En vertu du droit international relatif aux droits humains, le simple fait que des formes d’expression soient considérées comme insultantes pour une personnalité publique n’est pas suffisant pour justifier une condamnation pénale. En particulier, le Comité des droits de l’homme de l’ONU a demandé aux États d’envisager la dépénalisation de la diffamation, qui doit être traitée exclusivement au civil.

Au moins 14 infractions couvertes par la Loi relative à la sécurité numérique, notamment au titre des articles 26 et 31 qui ont été utilisés contre Shafiqul Islam Kajol, excluent toute possibilité de libération sous caution.

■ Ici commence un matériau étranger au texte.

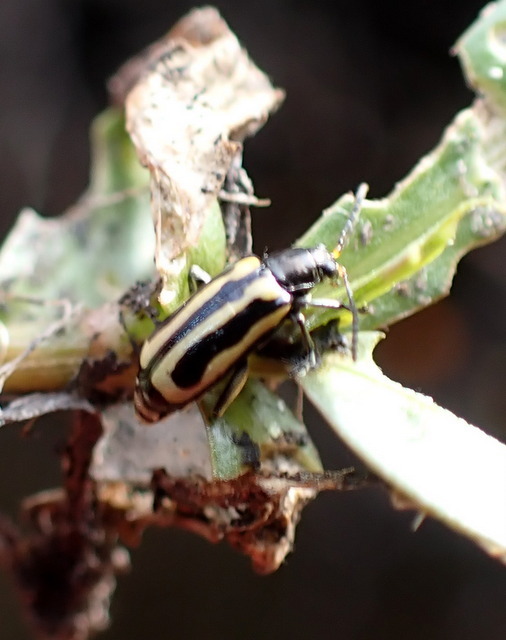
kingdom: Animalia
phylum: Arthropoda
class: Insecta
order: Coleoptera
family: Chrysomelidae
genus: Agasicles
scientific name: Agasicles hygrophila
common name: Alligatorweed flea beetle
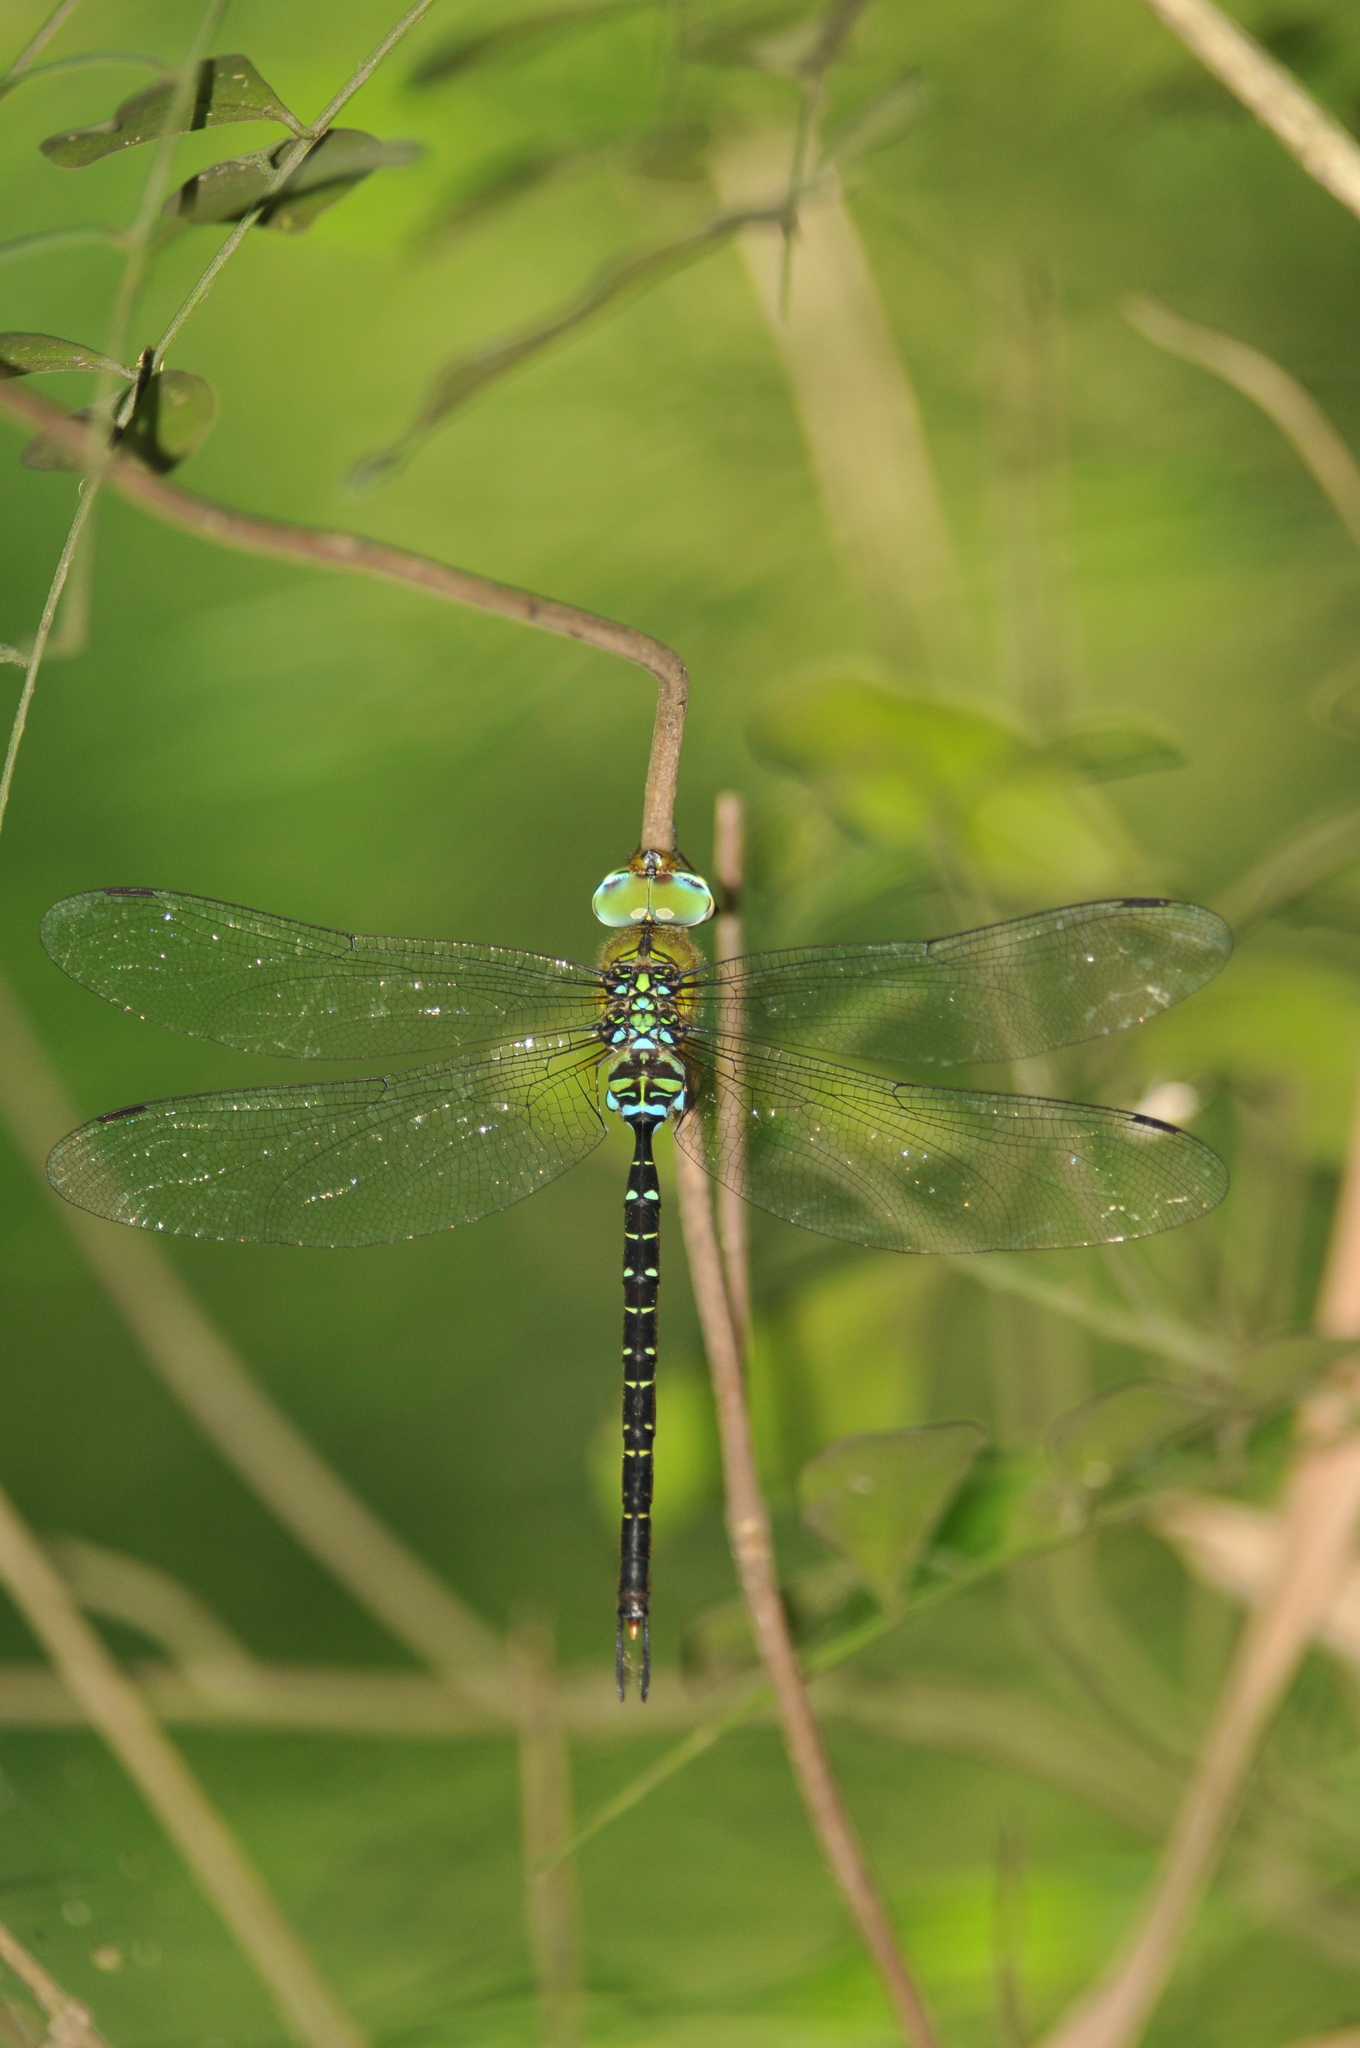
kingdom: Animalia
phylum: Arthropoda
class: Insecta
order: Odonata
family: Aeshnidae
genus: Gynacantha
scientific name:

Le Comité des droits de l’homme a observé que le harcèlement pour des motifs relevant de la liberté d’opinion d’une personne, notamment sous la forme de l’arrestation, du jugement, de la détention et de l’incarcération, constitue une violation de l’article 19 du PIDCP.

Le Haut-Commissariat des Nations unies aux droits de l’homme a demandé au Bangladesh de réviser de toute urgence la Loi sur la sécurité numérique, afin qu’elle soit conforme au droit international relatif aux droits humains et qu’elle prévoie des garde-fous contre l’arrestation arbitraire, la détention et toute autre restriction injustifiée des droits des personnes à exercer de manière légitime leur liberté d’expression et d’opinion.

Plus de 1 000 procédures ont été engagées en vertu de la Loi sur la sécurité numérique au Bangladesh depuis son entrée en vigueur en octobre 2018.